= Exercise objective =
In the records below, count every line that includes the word "solid". Provide the total alone.

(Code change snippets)
☆ ☆ ☆ ☆
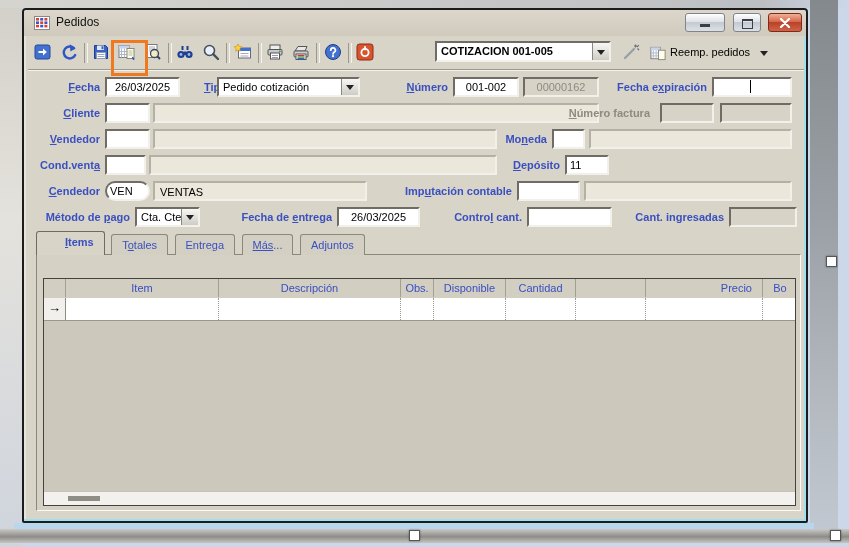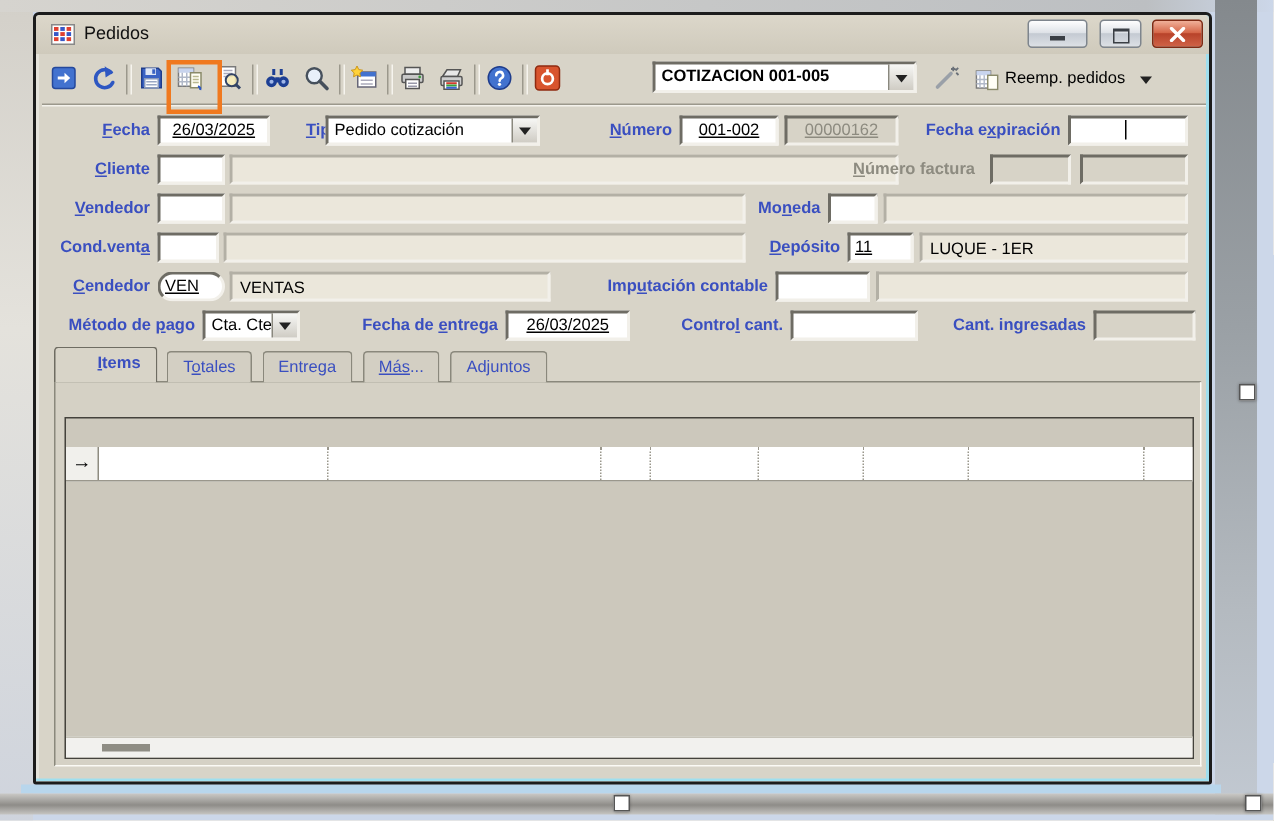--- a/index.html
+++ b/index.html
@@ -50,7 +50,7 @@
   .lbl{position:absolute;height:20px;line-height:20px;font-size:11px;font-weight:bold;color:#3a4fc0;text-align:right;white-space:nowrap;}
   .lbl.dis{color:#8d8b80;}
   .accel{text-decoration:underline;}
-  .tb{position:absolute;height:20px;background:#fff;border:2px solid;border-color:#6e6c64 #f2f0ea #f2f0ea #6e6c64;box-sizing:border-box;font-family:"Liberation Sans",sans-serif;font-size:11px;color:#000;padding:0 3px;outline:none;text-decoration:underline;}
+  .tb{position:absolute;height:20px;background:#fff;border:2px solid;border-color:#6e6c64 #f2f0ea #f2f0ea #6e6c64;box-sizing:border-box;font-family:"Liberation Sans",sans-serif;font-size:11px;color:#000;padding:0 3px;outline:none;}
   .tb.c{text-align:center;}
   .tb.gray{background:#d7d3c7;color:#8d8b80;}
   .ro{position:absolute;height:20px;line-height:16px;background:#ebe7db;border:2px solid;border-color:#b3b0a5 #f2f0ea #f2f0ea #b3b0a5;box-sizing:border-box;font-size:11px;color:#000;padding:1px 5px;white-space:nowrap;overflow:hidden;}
☆ ☆ ☆ ☆
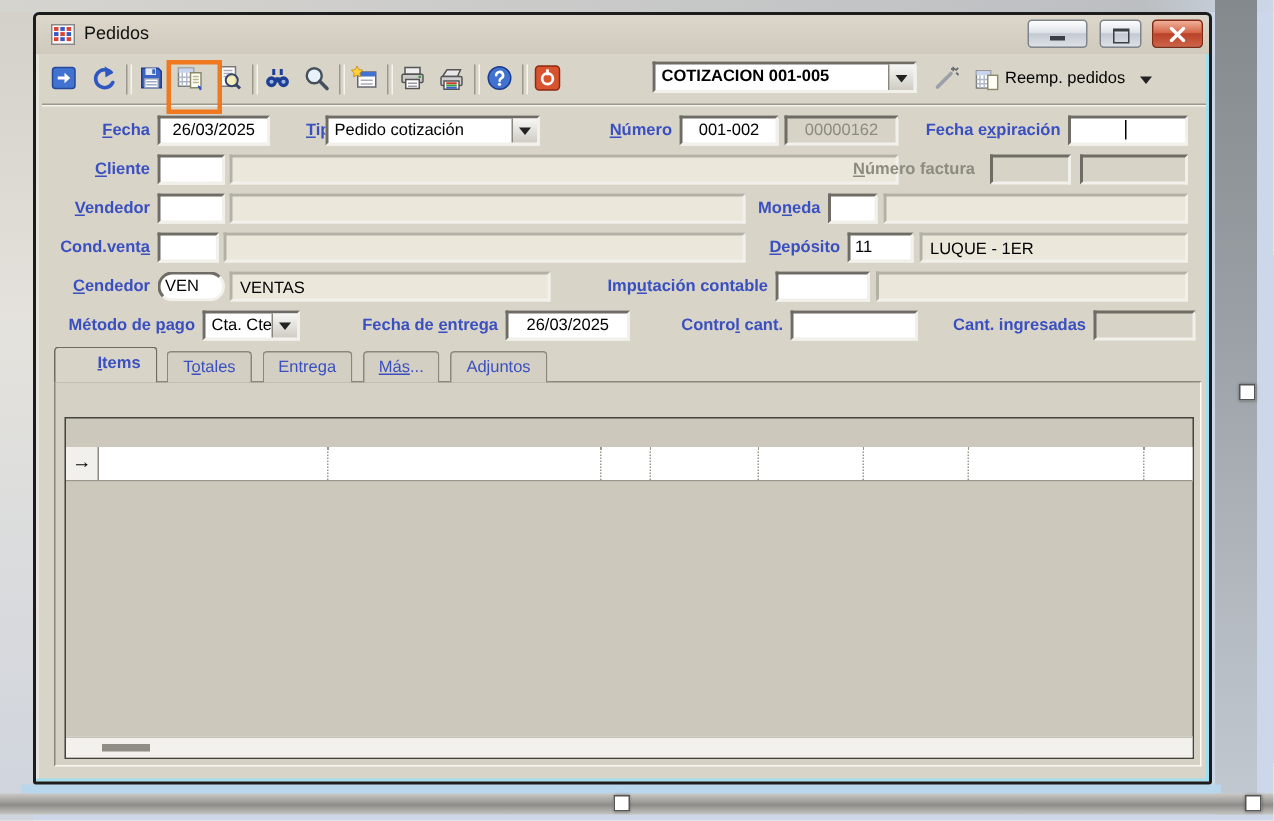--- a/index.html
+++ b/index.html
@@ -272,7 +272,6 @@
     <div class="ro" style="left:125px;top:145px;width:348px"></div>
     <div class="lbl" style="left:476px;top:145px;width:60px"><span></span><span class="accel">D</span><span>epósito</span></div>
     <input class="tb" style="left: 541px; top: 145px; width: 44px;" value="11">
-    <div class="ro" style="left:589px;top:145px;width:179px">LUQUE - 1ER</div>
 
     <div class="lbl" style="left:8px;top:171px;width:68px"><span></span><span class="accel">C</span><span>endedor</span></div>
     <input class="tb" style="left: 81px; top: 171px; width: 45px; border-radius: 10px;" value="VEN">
☆ ☆ ☆ ☆
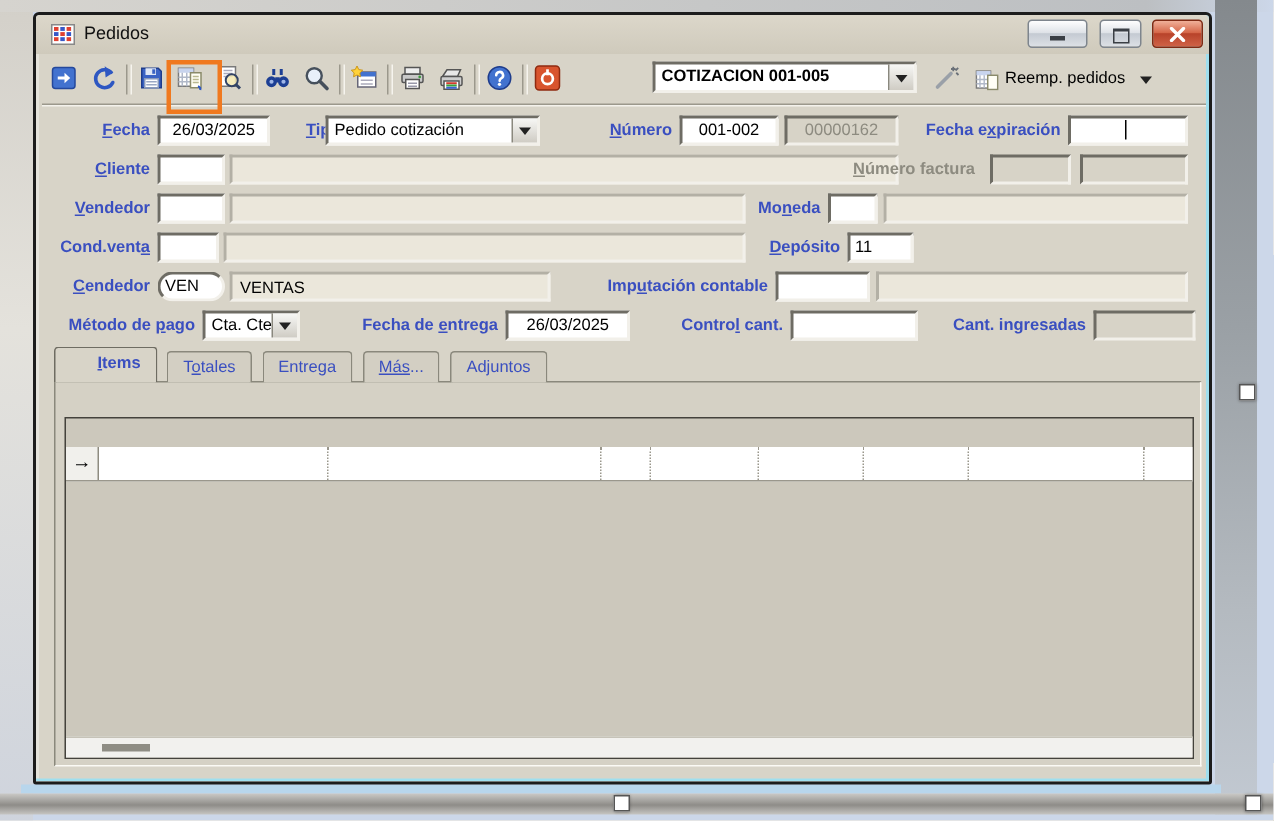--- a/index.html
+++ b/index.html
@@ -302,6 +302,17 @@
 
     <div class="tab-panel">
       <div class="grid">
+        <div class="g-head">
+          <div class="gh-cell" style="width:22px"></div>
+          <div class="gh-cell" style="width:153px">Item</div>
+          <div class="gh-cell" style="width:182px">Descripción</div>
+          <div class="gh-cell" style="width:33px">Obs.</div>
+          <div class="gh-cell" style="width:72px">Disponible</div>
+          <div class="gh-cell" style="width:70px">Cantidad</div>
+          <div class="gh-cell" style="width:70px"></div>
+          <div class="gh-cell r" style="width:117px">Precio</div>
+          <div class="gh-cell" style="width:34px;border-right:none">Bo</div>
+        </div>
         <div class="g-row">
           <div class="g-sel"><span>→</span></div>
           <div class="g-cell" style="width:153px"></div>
☆ ☆ ☆ ☆
= Your solution =
3